Es muy cómoda la subida y consiguiente visita a la alcazaba de Zorita de los Canes. Llegando desde Pastrana, Zorita muestra su plazal con restaurante incluido apoyado en el machón enorme del inconcluso puente sobre el Tajo, el que pensó hacerse en tiempos de Felipe II tras haber derrumbado el anterior una fuerte avenida del río. Con el coche se llega fácilmente, carretera adelante y junto al Tajo, hasta una curva empinada que permite aparcar en la base de los muros orientales. Desde ahí, por empinada pero cómoda senda, se arriba al castillo, al que se entra por dos puertas sucesivas, la llamada puerta del hierro, que ofrece primero un apuntado arco de origen cristiano, y después el aquillado de tipo árabe, con el hueco del terrible rastrillo férreo entre ambas.

Dentro ya, lo primero que se admira es el templo románico de los caballeros-monjes. En esa iglesia, de altas bóvedas de cañón, capiteles floreados, ábside semicircular cubierto de cúpula de cuarto de esfera, y cripta en el centro, mágica por su pequeñez y silencio, donde se veneró durante siglos a la Virgen del Soterraño, el viajero percibe mudo el sonar del Medievo. Detrás de ella, el patio de los caballeros, con sepulcros de maestres calatravos en los muros, el acceso por escaleras a la gran «sala del moro», el pasadizo quebrado y oscuro por el que se llega a la gran terraza donde la princesa de Éboli también miró el lento discurrir de las aguas hacia Toledo ¿las mismas que hoy bajan, preñadas de silencios, paridas por el dorado roquedal del Alto Tajo?

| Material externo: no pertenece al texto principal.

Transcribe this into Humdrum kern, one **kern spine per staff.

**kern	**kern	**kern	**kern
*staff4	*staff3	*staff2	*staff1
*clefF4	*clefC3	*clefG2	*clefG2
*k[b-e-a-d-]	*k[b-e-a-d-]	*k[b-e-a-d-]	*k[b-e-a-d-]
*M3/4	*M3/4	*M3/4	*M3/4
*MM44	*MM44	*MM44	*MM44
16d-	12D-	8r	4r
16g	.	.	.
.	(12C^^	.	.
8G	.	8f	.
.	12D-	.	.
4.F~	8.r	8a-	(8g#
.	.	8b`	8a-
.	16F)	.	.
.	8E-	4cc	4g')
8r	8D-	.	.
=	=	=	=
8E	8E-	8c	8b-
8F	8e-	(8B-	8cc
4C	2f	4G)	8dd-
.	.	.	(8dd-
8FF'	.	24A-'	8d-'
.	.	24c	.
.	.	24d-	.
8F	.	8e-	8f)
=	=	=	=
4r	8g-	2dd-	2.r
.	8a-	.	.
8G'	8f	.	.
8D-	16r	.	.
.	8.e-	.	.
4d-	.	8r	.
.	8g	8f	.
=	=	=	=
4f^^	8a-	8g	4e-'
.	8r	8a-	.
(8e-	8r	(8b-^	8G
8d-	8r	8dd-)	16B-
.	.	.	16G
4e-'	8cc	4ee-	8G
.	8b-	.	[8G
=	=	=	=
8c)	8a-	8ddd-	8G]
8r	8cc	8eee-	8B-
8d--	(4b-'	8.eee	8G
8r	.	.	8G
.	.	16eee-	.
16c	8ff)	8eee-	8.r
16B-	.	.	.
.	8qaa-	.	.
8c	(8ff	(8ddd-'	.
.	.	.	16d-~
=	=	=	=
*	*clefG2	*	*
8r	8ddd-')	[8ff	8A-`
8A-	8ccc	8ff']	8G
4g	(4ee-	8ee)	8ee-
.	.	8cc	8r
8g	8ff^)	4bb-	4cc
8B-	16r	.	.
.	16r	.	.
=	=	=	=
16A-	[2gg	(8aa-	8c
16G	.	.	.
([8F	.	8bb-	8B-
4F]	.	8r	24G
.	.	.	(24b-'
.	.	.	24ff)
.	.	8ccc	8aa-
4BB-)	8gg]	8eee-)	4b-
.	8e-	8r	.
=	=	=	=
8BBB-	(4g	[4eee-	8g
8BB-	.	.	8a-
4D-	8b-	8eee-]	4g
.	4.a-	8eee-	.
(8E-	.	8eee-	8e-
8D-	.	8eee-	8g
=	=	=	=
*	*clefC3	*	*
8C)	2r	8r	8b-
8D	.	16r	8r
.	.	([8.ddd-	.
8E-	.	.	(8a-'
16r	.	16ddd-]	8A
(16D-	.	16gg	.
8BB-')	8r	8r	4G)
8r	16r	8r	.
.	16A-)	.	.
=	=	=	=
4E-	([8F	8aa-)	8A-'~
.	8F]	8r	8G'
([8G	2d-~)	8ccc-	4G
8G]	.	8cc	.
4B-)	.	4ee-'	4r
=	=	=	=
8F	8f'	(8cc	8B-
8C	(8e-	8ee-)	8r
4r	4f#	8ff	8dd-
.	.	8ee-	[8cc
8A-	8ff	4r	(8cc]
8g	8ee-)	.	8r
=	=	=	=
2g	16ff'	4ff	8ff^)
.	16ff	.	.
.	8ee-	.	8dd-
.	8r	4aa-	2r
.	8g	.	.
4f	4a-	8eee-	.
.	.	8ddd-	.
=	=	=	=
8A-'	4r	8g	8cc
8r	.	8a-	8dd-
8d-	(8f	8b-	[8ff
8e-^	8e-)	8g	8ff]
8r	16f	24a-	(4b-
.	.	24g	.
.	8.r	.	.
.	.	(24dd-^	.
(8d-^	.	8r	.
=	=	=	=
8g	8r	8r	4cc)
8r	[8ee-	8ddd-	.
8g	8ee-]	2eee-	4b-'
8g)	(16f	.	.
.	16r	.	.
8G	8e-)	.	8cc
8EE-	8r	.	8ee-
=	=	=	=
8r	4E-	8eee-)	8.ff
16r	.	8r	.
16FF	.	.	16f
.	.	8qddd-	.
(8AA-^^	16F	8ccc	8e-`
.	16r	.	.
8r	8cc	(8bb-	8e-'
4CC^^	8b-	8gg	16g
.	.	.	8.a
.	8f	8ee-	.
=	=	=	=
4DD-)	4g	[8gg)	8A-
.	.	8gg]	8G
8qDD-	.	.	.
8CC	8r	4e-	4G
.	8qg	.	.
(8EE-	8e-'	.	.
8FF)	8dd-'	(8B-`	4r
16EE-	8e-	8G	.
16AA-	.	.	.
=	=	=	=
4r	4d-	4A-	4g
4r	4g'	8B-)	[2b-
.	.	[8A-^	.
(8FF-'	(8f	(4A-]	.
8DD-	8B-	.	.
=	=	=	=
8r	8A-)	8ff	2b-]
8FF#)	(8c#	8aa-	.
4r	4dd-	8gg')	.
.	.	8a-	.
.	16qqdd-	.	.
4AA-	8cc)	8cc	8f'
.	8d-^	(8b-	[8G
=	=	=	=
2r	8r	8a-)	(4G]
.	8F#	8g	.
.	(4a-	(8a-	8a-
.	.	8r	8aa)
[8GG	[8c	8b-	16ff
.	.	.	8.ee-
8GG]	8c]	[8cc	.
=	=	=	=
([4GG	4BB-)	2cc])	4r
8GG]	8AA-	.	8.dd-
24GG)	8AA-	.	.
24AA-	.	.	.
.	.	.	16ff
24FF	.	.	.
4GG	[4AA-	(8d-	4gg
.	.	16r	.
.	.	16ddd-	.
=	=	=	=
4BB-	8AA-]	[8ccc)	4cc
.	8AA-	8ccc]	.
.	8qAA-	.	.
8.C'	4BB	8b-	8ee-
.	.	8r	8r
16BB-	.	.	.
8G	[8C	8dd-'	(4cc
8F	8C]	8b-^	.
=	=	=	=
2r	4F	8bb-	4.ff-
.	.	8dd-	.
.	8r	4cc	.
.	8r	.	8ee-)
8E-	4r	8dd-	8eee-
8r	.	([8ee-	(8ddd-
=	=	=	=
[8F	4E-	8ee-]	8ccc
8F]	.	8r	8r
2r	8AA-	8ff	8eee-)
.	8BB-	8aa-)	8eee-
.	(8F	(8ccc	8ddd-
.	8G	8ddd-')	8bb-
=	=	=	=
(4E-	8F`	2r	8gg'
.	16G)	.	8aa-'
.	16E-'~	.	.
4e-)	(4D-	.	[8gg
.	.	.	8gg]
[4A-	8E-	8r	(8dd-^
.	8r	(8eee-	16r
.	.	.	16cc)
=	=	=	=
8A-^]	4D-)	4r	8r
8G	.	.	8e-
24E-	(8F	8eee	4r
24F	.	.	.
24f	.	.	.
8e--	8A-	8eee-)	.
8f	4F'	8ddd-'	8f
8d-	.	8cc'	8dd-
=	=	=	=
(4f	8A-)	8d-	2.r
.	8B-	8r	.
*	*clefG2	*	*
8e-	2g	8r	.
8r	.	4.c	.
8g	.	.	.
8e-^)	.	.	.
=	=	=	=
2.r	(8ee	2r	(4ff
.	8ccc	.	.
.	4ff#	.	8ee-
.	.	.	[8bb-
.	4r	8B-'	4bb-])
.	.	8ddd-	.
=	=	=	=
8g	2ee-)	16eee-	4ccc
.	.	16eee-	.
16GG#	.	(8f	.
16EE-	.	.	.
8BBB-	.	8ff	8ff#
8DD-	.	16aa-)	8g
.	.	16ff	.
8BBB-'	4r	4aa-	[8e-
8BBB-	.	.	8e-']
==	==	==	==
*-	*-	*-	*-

Luego se admira la sala preciosa y sorprendente, recién excavada, donde pudieron hacerse las armas y utensilios de metal que usaban los habitantes del castillo: una fragua excavada en la roca tobiza, es muestra fehaciente de lo que todavía queda por excavar y descubrir en este castillo de Zorita de los Canes, que está aún por descubrir en su esencia, por dejar boquiabiertos a los miles de viajeros que irán llegando ante su estampa.

Sorpresa y admiración

Para muchos que la pasada tarde del 1 de junio llegaron a Zorita por primera vez, y pudieron pasearse por la altura de su meseta habitable, la fortaleza del Tajo causó sensación de poder, de grandeza, de indómita pujanza. Eso me dio también a mí el primer día que la visité, hace ya, -para mi desgracia- muchos años. Pero la sorpresa que Zorita despierta en quien por vez primera la visita se convierte luego en admiración de por vida, en entusiasmo y propósito de volver una y mil veces más. A contemplar desde la altura los paisajes que la rodean. O a descubrir poco a poco, sin prisas, los mil y un detalles que encierra.

Por ejemplo, desde la iglesia que hace unos días sirvió de improvisado y aireado salón donde se presentaron nuestros libros de medievales ecos, se puede subir por estrecha escalera de caracol a lo alto de la torre que el templo tiene adosada, y que permite aún mejor perspectiva, sobre el Tajo, la Alcarria y el propio castillo.

En la escarpadura del valle del Bodujo se alza, orgullosa e imbatible, la torre albarrana, en la que aún se lee con nitidez la frase que recuerda al maestre calatravo Pero Díaz, y en pasmo unánime se ven los sistemas defensivos de la torre, por donde se podían lanzar flechas, aceites, perros, todo lo imaginable para defenderse de cualquier ataque inesperado.

Y en fin sus ángulos. Se mira por donde se mire, el castillo de Zorita corta y en sus perfiles domina el viento, las luces de amaneceres y ocasos, los olvidos. Alzado eternamente, joven y poderoso siempre, ahora se encuentra con que en el pueblo todos, desde su alcalde Dionisio Muñoz, concejales, niños y paseantes, le quieren y le protegen, y piden a quien se acerque hasta allí que diga a otros que Zorita existe, que esa maravilla de arquitectura e historia se alza en la Alcarria y merece ser visitada, recordada, dibujada en la memoria de quien tenga un mínimo de sensibilidad.